● **Problem**
Across the data, every line with the word "console" counts once; state the total alone.

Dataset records
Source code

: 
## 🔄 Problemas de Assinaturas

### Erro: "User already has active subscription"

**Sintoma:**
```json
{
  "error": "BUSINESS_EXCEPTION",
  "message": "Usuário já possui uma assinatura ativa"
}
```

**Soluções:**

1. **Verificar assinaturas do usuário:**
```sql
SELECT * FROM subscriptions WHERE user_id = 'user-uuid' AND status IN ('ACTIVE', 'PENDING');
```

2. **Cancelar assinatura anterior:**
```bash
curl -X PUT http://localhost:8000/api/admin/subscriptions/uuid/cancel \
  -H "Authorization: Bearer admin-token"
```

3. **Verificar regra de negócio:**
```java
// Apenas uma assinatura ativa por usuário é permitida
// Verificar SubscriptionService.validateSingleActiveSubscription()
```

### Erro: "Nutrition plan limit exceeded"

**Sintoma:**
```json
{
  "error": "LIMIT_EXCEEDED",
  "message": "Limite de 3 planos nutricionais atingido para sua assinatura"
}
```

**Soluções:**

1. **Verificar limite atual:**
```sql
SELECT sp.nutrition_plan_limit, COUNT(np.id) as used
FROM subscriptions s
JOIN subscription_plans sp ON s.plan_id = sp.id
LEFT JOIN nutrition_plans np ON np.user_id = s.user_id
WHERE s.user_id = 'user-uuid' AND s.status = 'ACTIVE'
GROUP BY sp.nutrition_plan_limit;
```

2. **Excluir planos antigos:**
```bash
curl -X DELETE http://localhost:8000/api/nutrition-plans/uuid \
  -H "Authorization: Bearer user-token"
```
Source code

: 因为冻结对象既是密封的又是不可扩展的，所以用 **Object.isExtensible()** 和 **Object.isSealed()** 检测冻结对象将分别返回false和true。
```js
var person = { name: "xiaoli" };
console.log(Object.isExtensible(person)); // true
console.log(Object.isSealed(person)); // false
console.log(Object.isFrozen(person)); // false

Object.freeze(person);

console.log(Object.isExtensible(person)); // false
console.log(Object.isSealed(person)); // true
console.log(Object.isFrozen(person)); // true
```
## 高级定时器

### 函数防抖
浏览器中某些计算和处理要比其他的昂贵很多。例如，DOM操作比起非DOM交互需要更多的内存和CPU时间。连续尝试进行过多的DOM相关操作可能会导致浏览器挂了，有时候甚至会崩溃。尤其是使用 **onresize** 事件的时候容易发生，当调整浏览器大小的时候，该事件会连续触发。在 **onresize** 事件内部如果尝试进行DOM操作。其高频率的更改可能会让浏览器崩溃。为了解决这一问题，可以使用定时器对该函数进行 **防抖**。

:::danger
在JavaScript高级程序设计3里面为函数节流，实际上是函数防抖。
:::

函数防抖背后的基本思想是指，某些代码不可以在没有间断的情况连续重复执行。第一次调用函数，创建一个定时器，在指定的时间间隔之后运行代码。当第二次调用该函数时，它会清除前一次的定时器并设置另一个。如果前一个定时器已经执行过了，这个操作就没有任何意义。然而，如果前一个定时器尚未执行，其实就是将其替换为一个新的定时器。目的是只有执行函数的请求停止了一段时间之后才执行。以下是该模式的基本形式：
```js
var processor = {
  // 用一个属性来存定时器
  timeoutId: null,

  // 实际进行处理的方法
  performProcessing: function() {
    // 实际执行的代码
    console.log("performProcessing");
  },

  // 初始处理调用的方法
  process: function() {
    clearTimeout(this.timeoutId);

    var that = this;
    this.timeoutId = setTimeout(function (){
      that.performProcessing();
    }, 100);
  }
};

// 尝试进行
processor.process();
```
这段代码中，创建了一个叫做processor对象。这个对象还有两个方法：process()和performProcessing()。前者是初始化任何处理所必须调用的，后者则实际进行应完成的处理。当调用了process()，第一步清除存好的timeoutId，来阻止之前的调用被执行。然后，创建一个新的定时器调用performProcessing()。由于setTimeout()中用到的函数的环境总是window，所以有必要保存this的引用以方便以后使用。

● **Reply**
7